There is much interest in renewable energy sources these days. This is partly due to the increased awareness of environmental issues causes by using fossil fuels. But more importantly fossil fuels are beginning to cost more money. Gone are the days of cheap fuel. Electricity is also becoming expensive and the monthly home electricity bill is becoming a concern for the average family. Solar power is an alternative to fossil fuels and it is becoming more efficient and affordable as new technological research is devoted to it and governments offer grants and rebates to take it up.
This article will discuss the components of a solar power system that supplies electricity to the home. It will focus on the types of solar power inverters that such a system might need. It will cover what you might look for when selecting such an inverter.

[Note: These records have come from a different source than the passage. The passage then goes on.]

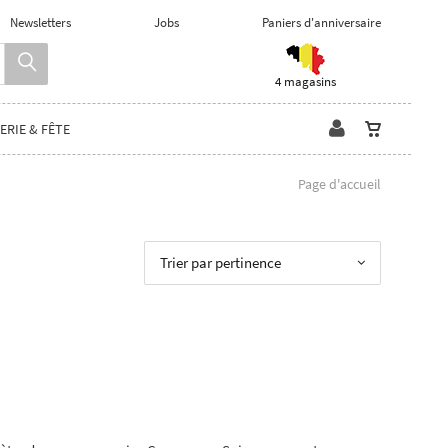
Newsletters
Jobs
Paniers d'anniversaire
4 magasins
ERIE & FÊTE
Page d'accueil
Trier par pertinence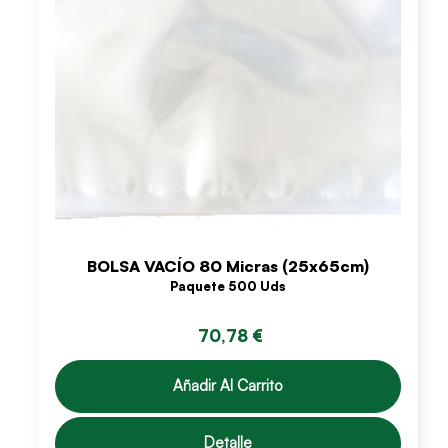
BOLSA VACÍO 80 Micras (25x65cm)
Paquete 500 Uds
70,78 €
Añadir Al Carrito
Detalle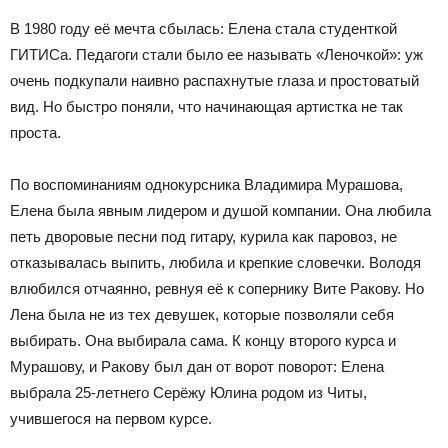
В 1980 году её мечта сбылась: Елена стала студенткой
ГИТИСа. Педагоги стали было ее называть «Леночкой»: уж
очень подкупали наивно распахнутые глаза и простоватый
вид. Но быстро поняли, что начинающая артистка не так
проста.
По вос­по­ми­на­ни­ям одно­курс­ни­ка Вла­ди­ми­ра Мура­шо­ва,
Еле­на была явным лидером и душой ком­па­нии. Она любила
петь дво­ро­вые пес­ни под гита­ру, курила как паро­воз, не
отказывалась выпить, любила и крепкие словечки. Володя
влюбился отчаянно, ревнуя её к сопернику Вите Ракову. Но
Лена была не из тех девушек, которые позволяли себя
выбирать. Она выбирала сама. К концу второго курса и
Мурашову, и Ракову был дан от ворот поворот: Елена
выбрала 25-летнего Серёжу Юлина родом из Читы,
учившегося на первом курсе.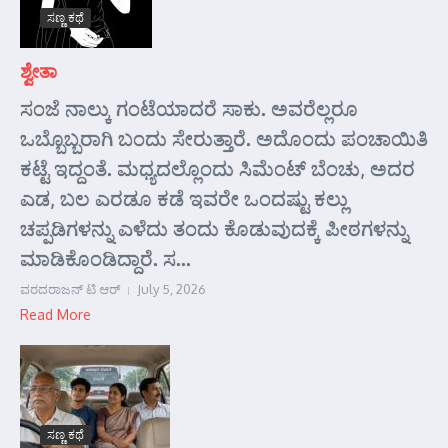
ಸಣ್ಣ ಕಥೆ
ಶ್ವೇತಾ
ಸಂಜೆ ನಾಲ್ಕು ಗಂಟೆಯಾದರೆ ಸಾಕು. ಅವರೆಲ್ಲರೂ
ಒಬ್ಬೊಬ್ಬರಾಗಿ ಬಂದು ಸೇರುತ್ತಾರೆ. ಅದೊಂದು ಪಂಚಾಯಿತಿ
ಕಟ್ಟೆ ಇದ್ದಂತೆ. ಮಧ್ಯದಲ್ಲೊಂದು ಸಿಮೆಂಟ್ ಬೆಂಚು, ಅದರ
ಎಡ, ಬಲ ಎರಡೂ ಕಡೆ ಇವರೇ ಒಂದಷ್ಟು ಕಲ್ಲು
ಚಪ್ಪಡಿಗಳನ್ನು ಎಳೆದು ತಂದು ಕೊಡುವುದಕ್ಕೆ ಪೀಠಗಳನ್ನು
ಮಾಡಿಕೊಂಡಿದ್ದಾರೆ. ಸ...
ವರದರಾಜನ್ ಟಿ ಆರ್
July 5, 2026
Read More
ಸಣ್ಣ ಕಥೆ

A solar power system can be split into two sub systems. The solar panels that are a series of photovoltaic (PV) cells create direct current (DC) from sunlight. They are the system responsible for creating electricity. The other sub system is used to store and control this electricity. This is made up of a battery bank and a solar power inverter.

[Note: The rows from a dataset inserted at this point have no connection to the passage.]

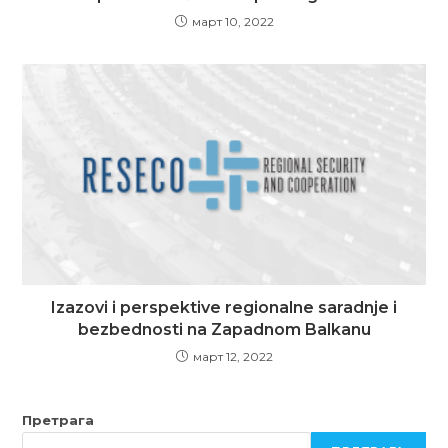
март 10, 2022
Izazovi i perspektive regionalne saradnje i
bezbednosti na Zapadnom Balkanu
март 12, 2022
Претрага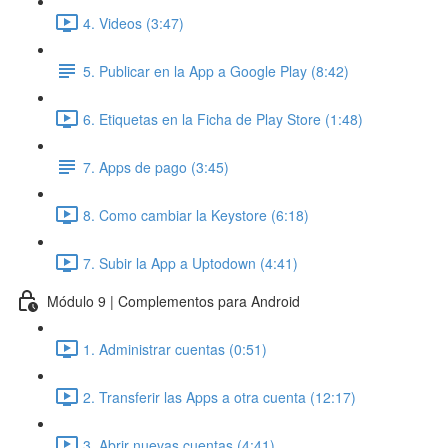
4. Videos (3:47)
5. Publicar en la App a Google Play (8:42)
6. Etiquetas en la Ficha de Play Store (1:48)
7. Apps de pago (3:45)
8. Como cambiar la Keystore (6:18)
7. Subir la App a Uptodown (4:41)
Módulo 9 | Complementos para Android
1. Administrar cuentas (0:51)
2. Transferir las Apps a otra cuenta (12:17)
3. Abrir nuevas cuentas (4:41)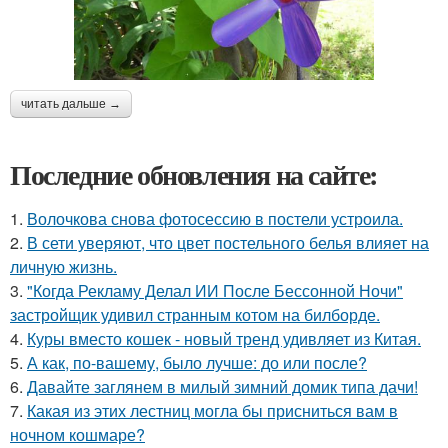
читать дальше →
Последние обновления на сайте:
1.
Волочкова снова фотосессию в постели устроила.
2.
В сети уверяют, что цвет постельного белья влияет на
личную жизнь.
3.
"Когда Рекламу Делал ИИ После Бессонной Ночи"
застройщик удивил странным котом на билборде.
4.
Куры вместо кошек - новый тренд удивляет из Китая.
5.
А как, по-вашему, было лучше: до или после?
6.
Давайте заглянем в милый зимний домик типа дачи!
7.
Какая из этих лестниц могла бы присниться вам в
ночном кошмаре?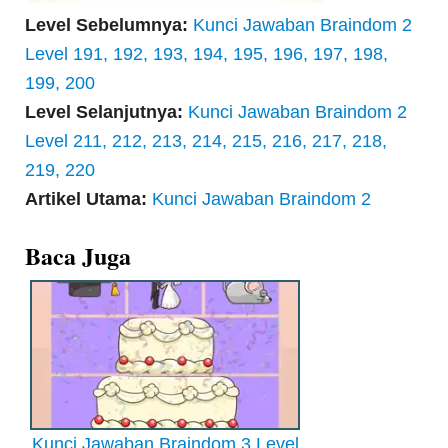
Level Sebelumnya:
Kunci Jawaban Braindom 2
Level 191, 192, 193, 194, 195, 196, 197, 198,
199, 200
Level Selanjutnya:
Kunci Jawaban Braindom 2
Level 211, 212, 213, 214, 215, 216, 217, 218,
219, 220
Artikel Utama:
Kunci Jawaban Braindom 2
Baca Juga
Kunci Jawaban Braindom 3 Level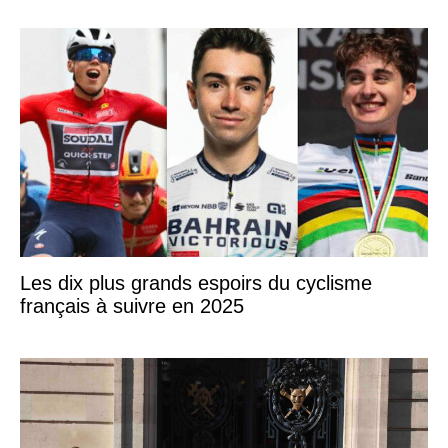
Les dix plus grands espoirs du cyclisme
français à suivre en 2025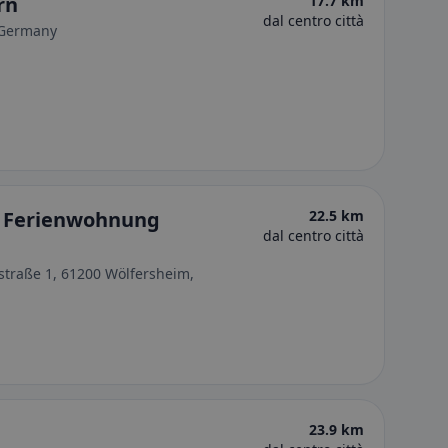
rn
17.7 km
dal centro città
 Germany
 Ferienwohnung
22.5 km
dal centro città
traße 1, 61200 Wölfersheim,
23.9 km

The electricity that is created by PV cells is DC. This poses a problem for most households as they are set up to operate using alternating current (AC). Certainly the grid supplied electricity is AC because it is the only current that can be used to transport electricity from the power station to the home. As a consequence of this, most appliances that are created are made to be used with AC.
So the job of the solar power inverter is to convert DC to AC. The purpose of an inverter is to transform 12, 24 or 48 volt DC to 120 volt, 60 hertz or 220 volt, 50 hertz AC current. In the United states most appliances run with 120 volt and a frequency of 60 hertz. The frequency indicates the frequency at which the current alternates. Appliances can run on AC of a frequency of 60 or 50 hertz. Inverters are also differentiated by their power rating. They are either continuous or surge power rated. A normal household will go through periods where their in a sudden need for electricity. No doubt you have heard the stories of how there is a huge strain on the utility companies when adverts come on TV because people are getting up to put the kettle on for a cup of coffee or tea. This applies to winter months when there is more demand for power. This is what the surge is about in a power inverter. Surge rated inverters can cope with this spike in energy needs whereas continuous cannot.
There are various types of inverters from rotary to electronic inverters. The electronic variety is far more popular because they are smaller and cheaper. The basis for differentiating between electronic inverts is the efficiency rating and the ability to deal with power surges. You should also check out the components as this will indicate how long the device will work.
Other types of inverters include the intertie and battery charging varieties. These types are used when the house has a joint venture with a utility company. This means that the house is still connected to grid electricity but only uses it when it can’t generate enough electricity to be self sufficient. The job of the intertie inverter is to make this call. It will switch between the battery bank and the grid when it thinks that the batter charge is too low. Battery charging inverters do the same thing but they also direct grid electricity to charge the batteries so that there is never a chance when the home will run out of electricity.